Monday, January 25, 2021

Week 4: ¡Printing the Revolution! Exhibition Preview


I found the introduction to be off putting. The introduced a historical foundation in which the Smithsonian Museum exists was obviously well intended; Yet, the Native people of the land which the museum stands were referred to as "the native people" never their actual names(from some additional research it seems of of which tribes is the Piscataway). This and the information that the Smithsonian was built using slave labor was all said by a white woman as she grinned ear to ear. 

Then E. Carmen Ramos introduced the exhibition she discussed the reclaiming of the word "chicano," forms of urgent images: screen-print, lithography installation, interactive, public interventions and how the collective effort of chicano artists to show the value of everyday chicano culture and identity has lasted 5 decades. 

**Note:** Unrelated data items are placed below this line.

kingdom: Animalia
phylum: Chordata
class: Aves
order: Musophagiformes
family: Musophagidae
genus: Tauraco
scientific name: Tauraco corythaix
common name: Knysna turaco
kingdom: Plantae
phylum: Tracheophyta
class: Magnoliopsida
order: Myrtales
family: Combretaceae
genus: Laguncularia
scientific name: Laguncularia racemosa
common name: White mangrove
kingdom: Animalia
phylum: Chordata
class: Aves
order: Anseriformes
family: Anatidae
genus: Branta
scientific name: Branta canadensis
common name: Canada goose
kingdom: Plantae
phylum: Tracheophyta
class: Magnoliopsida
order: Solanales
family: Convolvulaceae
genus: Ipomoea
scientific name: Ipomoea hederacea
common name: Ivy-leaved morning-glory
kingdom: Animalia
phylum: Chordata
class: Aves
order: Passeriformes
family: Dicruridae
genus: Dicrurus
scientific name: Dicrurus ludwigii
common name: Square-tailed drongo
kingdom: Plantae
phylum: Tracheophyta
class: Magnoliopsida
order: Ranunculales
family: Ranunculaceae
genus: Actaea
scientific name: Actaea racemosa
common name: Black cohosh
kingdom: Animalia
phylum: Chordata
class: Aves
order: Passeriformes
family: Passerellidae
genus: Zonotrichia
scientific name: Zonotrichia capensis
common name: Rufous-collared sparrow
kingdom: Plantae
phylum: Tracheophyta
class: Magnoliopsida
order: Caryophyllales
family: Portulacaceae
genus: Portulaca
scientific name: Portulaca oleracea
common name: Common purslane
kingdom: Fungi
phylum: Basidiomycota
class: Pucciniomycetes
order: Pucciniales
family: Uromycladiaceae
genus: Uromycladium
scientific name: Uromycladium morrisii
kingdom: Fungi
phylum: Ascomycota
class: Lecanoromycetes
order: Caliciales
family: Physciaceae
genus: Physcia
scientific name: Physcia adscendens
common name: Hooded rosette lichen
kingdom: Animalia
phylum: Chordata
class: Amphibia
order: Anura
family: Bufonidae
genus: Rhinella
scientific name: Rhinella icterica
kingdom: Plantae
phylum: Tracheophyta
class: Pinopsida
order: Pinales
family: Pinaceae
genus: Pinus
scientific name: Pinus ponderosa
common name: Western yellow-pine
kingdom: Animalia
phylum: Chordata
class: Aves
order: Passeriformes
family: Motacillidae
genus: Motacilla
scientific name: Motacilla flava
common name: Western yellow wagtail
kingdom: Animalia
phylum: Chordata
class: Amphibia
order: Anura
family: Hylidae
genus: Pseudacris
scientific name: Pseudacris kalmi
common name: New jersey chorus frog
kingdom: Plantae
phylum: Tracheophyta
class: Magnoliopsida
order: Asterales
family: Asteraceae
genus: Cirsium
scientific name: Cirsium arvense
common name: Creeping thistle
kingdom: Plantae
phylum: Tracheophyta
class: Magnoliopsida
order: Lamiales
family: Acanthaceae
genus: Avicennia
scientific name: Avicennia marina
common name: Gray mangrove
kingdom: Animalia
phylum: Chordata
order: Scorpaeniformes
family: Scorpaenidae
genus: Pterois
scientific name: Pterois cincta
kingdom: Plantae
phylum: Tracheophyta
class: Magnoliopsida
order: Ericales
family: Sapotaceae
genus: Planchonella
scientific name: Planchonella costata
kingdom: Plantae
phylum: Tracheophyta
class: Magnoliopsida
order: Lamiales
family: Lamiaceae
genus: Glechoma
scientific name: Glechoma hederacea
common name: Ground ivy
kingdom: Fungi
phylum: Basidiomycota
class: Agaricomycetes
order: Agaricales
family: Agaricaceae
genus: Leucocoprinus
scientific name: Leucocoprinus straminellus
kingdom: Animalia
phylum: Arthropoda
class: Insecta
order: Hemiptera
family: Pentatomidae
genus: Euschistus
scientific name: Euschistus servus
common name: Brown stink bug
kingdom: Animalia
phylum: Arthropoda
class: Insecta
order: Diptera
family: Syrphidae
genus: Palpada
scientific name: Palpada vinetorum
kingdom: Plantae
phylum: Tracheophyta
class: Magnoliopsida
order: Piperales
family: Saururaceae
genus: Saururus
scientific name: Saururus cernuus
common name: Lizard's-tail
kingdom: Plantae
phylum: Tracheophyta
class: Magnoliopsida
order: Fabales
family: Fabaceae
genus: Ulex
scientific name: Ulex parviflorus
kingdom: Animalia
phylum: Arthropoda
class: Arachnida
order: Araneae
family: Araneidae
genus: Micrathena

E. Carmen Ramos then introduces Claudia Zapata (Curator) who introduces Juan Fuentes, Esther Hernandez, and Zeke Péna. Fuentes discusses raising his social conscious commitment to teaching and community. Hernandez, a critical Chicana feminist figure, was lead to focus on queer communities and women's lives in her artwork for lots of reasons. She highlights the united farm workers historic march to Sacramento in the 60's. Zeke multi media narrative approaches to interpreting the US borderlands of the Southwest (specifically El Paseo Juarez borderlands). He blends traditional drawing and digital technology (which plays a role in the production, distribution and viewing of his works with augmented reality).

These are some of the subversive ways Chincanx artists inserted their work into the public sphere.